## [What is being asked]
Your answer should consist only of the lines below from the one with "14: (1231, 696, 3.60)" through the one with "42: (10, 389, 1.77)", copied exactly.

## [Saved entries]
★ ★ ★ ★

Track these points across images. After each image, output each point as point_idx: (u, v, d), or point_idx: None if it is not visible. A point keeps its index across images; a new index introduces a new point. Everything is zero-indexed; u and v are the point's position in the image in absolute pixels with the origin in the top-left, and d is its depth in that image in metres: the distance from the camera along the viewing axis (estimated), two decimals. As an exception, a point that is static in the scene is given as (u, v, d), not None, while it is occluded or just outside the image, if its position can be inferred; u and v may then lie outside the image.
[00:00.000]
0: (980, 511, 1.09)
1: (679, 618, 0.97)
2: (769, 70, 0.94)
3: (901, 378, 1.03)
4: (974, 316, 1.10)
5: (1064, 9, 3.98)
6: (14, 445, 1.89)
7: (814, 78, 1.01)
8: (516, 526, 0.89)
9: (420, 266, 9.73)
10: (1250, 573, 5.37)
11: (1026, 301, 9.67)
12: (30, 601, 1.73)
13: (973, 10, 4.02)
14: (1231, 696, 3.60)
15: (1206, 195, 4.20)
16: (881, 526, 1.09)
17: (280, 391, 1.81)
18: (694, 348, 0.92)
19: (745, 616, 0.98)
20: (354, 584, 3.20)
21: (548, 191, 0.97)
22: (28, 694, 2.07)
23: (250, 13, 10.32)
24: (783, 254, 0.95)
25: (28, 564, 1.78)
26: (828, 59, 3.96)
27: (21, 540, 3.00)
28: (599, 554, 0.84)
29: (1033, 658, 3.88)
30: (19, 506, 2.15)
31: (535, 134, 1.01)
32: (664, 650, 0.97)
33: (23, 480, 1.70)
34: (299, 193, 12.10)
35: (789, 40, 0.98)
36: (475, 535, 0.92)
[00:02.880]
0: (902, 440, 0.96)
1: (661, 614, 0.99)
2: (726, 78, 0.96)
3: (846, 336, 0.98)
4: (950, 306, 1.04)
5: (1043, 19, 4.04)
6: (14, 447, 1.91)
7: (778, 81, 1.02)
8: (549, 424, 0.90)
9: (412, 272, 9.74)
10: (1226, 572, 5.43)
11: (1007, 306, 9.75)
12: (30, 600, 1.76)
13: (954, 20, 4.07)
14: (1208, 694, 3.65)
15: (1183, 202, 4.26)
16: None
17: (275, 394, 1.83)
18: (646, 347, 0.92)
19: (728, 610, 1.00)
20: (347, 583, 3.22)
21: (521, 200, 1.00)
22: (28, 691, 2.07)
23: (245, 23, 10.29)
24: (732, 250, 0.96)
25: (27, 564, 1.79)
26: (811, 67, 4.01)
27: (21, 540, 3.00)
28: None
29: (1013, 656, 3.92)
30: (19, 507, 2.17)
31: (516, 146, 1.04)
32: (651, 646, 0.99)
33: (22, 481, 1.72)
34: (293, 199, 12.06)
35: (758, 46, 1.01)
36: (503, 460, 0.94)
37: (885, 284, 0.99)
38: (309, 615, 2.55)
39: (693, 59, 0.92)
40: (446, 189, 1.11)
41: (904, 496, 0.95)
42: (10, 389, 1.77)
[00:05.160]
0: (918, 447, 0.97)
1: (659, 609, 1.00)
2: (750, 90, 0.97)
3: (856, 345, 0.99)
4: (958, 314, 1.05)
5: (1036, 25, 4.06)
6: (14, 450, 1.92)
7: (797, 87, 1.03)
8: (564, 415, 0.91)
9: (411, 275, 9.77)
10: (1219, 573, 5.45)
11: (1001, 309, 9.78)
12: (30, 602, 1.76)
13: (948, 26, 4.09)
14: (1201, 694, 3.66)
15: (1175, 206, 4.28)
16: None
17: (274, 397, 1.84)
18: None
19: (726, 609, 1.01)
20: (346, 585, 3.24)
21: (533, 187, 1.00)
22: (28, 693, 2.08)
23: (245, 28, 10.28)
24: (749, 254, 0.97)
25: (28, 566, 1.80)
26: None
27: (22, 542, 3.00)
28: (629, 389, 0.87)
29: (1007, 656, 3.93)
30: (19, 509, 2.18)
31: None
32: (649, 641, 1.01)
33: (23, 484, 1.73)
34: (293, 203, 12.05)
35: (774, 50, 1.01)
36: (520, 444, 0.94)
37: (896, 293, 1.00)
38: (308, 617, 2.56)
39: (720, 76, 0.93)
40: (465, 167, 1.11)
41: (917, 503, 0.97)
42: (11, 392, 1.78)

★ ★ ★ ★

## [Task output]
14: (1231, 696, 3.60)
15: (1206, 195, 4.20)
16: (881, 526, 1.09)
17: (280, 391, 1.81)
18: (694, 348, 0.92)
19: (745, 616, 0.98)
20: (354, 584, 3.20)
21: (548, 191, 0.97)
22: (28, 694, 2.07)
23: (250, 13, 10.32)
24: (783, 254, 0.95)
25: (28, 564, 1.78)
26: (828, 59, 3.96)
27: (21, 540, 3.00)
28: (599, 554, 0.84)
29: (1033, 658, 3.88)
30: (19, 506, 2.15)
31: (535, 134, 1.01)
32: (664, 650, 0.97)
33: (23, 480, 1.70)
34: (299, 193, 12.10)
35: (789, 40, 0.98)
36: (475, 535, 0.92)
[00:02.880]
0: (902, 440, 0.96)
1: (661, 614, 0.99)
2: (726, 78, 0.96)
3: (846, 336, 0.98)
4: (950, 306, 1.04)
5: (1043, 19, 4.04)
6: (14, 447, 1.91)
7: (778, 81, 1.02)
8: (549, 424, 0.90)
9: (412, 272, 9.74)
10: (1226, 572, 5.43)
11: (1007, 306, 9.75)
12: (30, 600, 1.76)
13: (954, 20, 4.07)
14: (1208, 694, 3.65)
15: (1183, 202, 4.26)
16: None
17: (275, 394, 1.83)
18: (646, 347, 0.92)
19: (728, 610, 1.00)
20: (347, 583, 3.22)
21: (521, 200, 1.00)
22: (28, 691, 2.07)
23: (245, 23, 10.29)
24: (732, 250, 0.96)
25: (27, 564, 1.79)
26: (811, 67, 4.01)
27: (21, 540, 3.00)
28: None
29: (1013, 656, 3.92)
30: (19, 507, 2.17)
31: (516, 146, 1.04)
32: (651, 646, 0.99)
33: (22, 481, 1.72)
34: (293, 199, 12.06)
35: (758, 46, 1.01)
36: (503, 460, 0.94)
37: (885, 284, 0.99)
38: (309, 615, 2.55)
39: (693, 59, 0.92)
40: (446, 189, 1.11)
41: (904, 496, 0.95)
42: (10, 389, 1.77)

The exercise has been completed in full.